Erst mit zunehmender Siedlungsdauer dürfte sich dann eine
Aufteilung herausgebildet haben. Aus der Kanzlei wissen wir, daß
sich der Loinna der Erdulînu eine persönliche Wache hielt, wie auch Mokhephósos'
"stolzierende" Krieger belegen. Diese Palastwache rekrutierte
sich aus den in der Nähe von Viargaka lebenden Bauern, die
turnusgemäß etwa alle zwei Monate beim Palast Dienst
tun mußten. Ihre Stärke dürfte zweihundert Krieger
in Friedenszeiten nicht übertroffen haben.

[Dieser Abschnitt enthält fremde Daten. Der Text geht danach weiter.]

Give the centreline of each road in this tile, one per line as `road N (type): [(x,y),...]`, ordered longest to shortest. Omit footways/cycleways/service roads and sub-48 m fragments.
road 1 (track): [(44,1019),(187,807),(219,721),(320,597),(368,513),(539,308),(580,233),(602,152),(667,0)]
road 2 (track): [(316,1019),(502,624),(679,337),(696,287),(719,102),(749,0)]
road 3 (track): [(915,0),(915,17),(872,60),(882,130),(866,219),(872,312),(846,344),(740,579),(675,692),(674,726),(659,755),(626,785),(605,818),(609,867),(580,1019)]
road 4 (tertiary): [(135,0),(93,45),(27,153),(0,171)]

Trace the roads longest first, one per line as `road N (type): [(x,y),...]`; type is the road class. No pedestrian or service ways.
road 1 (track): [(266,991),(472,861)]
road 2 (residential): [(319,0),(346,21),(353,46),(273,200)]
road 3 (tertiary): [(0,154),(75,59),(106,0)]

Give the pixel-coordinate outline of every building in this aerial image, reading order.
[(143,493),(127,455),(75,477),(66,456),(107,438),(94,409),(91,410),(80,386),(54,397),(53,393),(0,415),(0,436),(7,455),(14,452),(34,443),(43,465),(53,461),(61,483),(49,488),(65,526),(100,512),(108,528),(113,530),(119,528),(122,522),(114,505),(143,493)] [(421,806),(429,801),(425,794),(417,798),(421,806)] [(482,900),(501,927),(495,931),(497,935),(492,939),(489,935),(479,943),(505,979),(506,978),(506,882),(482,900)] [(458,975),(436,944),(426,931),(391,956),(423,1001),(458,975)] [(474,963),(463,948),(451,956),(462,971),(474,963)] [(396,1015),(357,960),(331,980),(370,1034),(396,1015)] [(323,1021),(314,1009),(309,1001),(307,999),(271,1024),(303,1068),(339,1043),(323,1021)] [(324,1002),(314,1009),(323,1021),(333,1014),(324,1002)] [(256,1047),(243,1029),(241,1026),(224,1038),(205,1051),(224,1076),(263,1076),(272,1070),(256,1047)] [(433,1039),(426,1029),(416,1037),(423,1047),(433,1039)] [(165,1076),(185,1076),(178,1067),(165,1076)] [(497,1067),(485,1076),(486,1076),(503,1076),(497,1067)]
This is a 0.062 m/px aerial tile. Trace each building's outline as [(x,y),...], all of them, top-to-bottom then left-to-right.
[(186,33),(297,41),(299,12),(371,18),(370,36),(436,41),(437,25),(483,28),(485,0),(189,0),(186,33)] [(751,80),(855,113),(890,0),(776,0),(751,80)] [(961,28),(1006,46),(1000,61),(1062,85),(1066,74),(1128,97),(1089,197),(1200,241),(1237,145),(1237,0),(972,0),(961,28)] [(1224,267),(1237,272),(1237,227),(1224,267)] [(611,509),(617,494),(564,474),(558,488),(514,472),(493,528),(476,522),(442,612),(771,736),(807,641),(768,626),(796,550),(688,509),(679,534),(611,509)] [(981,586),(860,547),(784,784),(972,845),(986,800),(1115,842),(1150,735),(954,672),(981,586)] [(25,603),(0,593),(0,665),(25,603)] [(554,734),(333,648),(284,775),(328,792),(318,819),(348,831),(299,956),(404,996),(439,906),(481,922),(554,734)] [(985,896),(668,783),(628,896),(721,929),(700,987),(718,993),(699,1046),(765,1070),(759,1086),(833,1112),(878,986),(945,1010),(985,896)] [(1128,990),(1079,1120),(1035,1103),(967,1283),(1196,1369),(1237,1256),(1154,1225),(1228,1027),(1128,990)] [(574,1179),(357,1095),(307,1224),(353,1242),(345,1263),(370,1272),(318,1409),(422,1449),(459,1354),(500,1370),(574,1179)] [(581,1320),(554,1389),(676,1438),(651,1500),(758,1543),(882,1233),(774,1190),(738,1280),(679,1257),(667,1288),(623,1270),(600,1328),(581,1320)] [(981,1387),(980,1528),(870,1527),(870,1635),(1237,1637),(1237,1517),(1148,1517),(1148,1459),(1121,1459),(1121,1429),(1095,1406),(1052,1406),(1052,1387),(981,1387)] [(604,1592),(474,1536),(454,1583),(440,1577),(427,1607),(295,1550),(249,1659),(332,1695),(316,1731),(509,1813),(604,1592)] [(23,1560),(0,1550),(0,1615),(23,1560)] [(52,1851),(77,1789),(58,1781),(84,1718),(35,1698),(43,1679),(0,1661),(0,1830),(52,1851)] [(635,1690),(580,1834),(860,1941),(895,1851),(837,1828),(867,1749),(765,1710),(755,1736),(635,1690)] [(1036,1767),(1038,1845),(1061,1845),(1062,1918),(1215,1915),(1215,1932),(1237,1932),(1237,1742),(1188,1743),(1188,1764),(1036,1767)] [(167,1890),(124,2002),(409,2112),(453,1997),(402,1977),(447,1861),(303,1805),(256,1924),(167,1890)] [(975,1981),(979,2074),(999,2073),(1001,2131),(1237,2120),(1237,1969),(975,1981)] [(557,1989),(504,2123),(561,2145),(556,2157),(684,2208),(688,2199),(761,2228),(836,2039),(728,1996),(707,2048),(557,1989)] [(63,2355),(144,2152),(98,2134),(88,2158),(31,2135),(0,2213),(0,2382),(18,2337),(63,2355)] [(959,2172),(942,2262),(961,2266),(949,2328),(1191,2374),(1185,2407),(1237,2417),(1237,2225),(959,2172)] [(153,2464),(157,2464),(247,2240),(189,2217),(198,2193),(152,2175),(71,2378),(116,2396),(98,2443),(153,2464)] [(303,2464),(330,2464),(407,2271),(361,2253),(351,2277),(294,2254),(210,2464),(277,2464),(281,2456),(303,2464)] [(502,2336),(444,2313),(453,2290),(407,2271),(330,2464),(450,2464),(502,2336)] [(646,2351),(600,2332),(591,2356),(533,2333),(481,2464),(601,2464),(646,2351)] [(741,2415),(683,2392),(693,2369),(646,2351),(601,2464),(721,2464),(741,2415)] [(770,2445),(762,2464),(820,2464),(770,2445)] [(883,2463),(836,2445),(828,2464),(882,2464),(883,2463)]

Aus der Frühzeit ist wenig über den Aufstieg einzelner
Familien bekannt; wir besitzen zum Beispiel keine schriftlichen
Quellen darüber, ob und welche Familien das Land anderer
erwerben konnten, sich also Großgrundbesitzer oder ähnliches
herausbildeten, die sich dann mit steigendem Reichtum ein reines
Leben als Krieger leisten konnten. Sicherlich trugen Mißernten
zu derartigen Konzentrationen von Landbesitz mit bei. Kriegerische
Aktivitäten zwischen den großen Stämmen sind vor
der Krisenzeit der Senimarga nicht bekannt. Allerdings scheinen
durchaus einzelne Kämpfe um Land- und Ackerbesitz stattgefunden
zu haben, wie schon das Gesetz über Kämpfe zwischen
alt- und neu-ansässigen Fergiartuya zeigen. Die Kanzlei versuchte
solche Auseinandersetzungen in Verhandlungen zwischen den Fürsten
bzw. im Henêta zu überführen, wie verschiedene
Erlasse aus der Zeit zwischen 125 und 95 zeigen. Mit dem Einsatz
der Thronstreitigkeiten war hier dann mehr die militärische
Macht der betroffenen Seiten gefragt, als daß Vermittlungsversuche
noch etwas ausrichten konnten.
Die Größe eines Hofes hing vor allem auf dem "flachen"
Land auch von der Größe der Familie ab, die ihn bewirtschaftete.
Aus späteren Erlassen aus der Kanzlei (erstmals um 120 v.M.),
die sich mit Erbstreitigkeiten befassen, wissen wir daß
es durchaus auch mehrere Familien gab, die sich - vor allem in
Gebieten geringerer Siedlungsdichte - um die Bewirtschaftung eines
größeren Hofes kümmerten. Aus Ausgrabungen sind
auch Dorfformen bekannt, bei denen sich die Wohnhäuser um
große Wirtschaftsräume (Schuppen, Ställe und Silos)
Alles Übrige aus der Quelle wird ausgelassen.